Pour le procureur du Faso près le TGI de Dédougou, Lamoussa Héma, le rapt est une pratique qui a la peau dure dans la région de la Boucle du Mouhoun. Et pour cause, soutient-il, malgré les condamnations allant jusqu’à des privations de liberté, le phénomène persiste et les exemples sont légion, avec des cas actuellement en instruction. Selon lui, il y a une différence entre le rapt et l’enlèvement. « L’enlèvement c’est le fait de soustraire un enfant mineur de la garde de quelqu’un qui est attributaire de l’autorité parentale. Pour que l’enfant puisse aller d’un point A à un point B étant chez les parents, il faut la permission expresse de ces derniers. Dès que vous soustrayez un enfant de cette autorité, il s’agit d’un enlèvement », précise le procureur Héma. Quant au rapt, nuance-t-il, il est une forme d’enlèvement qui est d’ailleurs prévu par la loi. En effet, dit-il, l’article 513-2 du nouveau Code pénal stipule que le rapt est le fait pour toute personne d’enlever de force une femme ou une fille en vue de lui imposer le mariage ou une union sans son consentement.

S’attaquer aux causes du mal

Les frais de scolarité de A. M., 17 ans, élève en Terminale au lycée municipal de Boromo n’ont toujours pas été payés.

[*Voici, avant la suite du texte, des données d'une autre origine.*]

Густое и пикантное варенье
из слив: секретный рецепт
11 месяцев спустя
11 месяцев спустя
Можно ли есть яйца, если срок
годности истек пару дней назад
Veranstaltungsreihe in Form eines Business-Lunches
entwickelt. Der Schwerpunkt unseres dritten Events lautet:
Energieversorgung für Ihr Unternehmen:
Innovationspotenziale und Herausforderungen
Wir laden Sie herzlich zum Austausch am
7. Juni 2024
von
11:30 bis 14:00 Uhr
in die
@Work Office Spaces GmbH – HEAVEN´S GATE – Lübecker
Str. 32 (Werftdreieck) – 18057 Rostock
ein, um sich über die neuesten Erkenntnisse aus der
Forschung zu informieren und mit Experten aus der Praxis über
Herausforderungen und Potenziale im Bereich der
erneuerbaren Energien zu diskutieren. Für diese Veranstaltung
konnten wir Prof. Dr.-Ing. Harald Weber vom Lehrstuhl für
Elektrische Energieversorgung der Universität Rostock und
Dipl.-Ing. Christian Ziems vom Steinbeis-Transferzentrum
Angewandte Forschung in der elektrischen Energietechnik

Malgré la répression, la pratique du rapt, qui est l’une des causes de la déscolarisation des jeunes filles dans la région de la Boucle du Mouhoun persiste. Que faire pour y mettre fin ? C’est la question que bon nombre d’acteurs se posent. Pour éradiquer le phénomène, les services sociaux des Balé ont décidé de combattre le mal par la racine, en s’attaquant à ses causes. « Etant donné que la pauvreté est l’une des causes, nous avons décidé d’accompagner les filles scolarisées qui sont susceptibles d’être des victimes », déclare Daouda Sawadogo, chef de service provincial chargé de la famille et de l’enfant des Balé, citant l’UNICEF et Save the Children comme les partenaires de ce programme. C’est dans ce cadre que Rachelle Nébié, élève en classe de 5e au lycée provincial de Boromo a bénéficié d’un accompagnement pour poursuivre ses études après le décès de son père. « J’ai reçu un vélo qui me permet de me rendre à l’école facilement parce que je dois parcourir 5 km entre Ourbonon et Boromo », s’enthousiasme-t-elle. La jeune fille de 16 ans continue son témoignage en confiant que sa scolarité a été prise en charge par les services de l’action sociale. Pour elle, ce geste est sans doute une motivation pour poursuivre son cursus scolaire malgré les difficultés familiales. Aminata Mien (17 ans), élève en classe de Terminale au lycée municipal de Boromo, fait partie des bénéficiaires du programme d’accompagnement. Elle a bénéficié d’un vélo. Mais jusque dans la soirée du jeudi 27 octobre 2022, sa scolarité n’avait pas encore été payée. « Mes parents n’ont pas les moyens. L’action sociale m’a appelée pour savoir si je n’ai pas encore payé mes frais scolaires. Je leur ai dit non. Donc j’attends de voir s’ils vont m’aider », lance-t-elle avec l’espoir de passer son examen de baccalauréat cette année.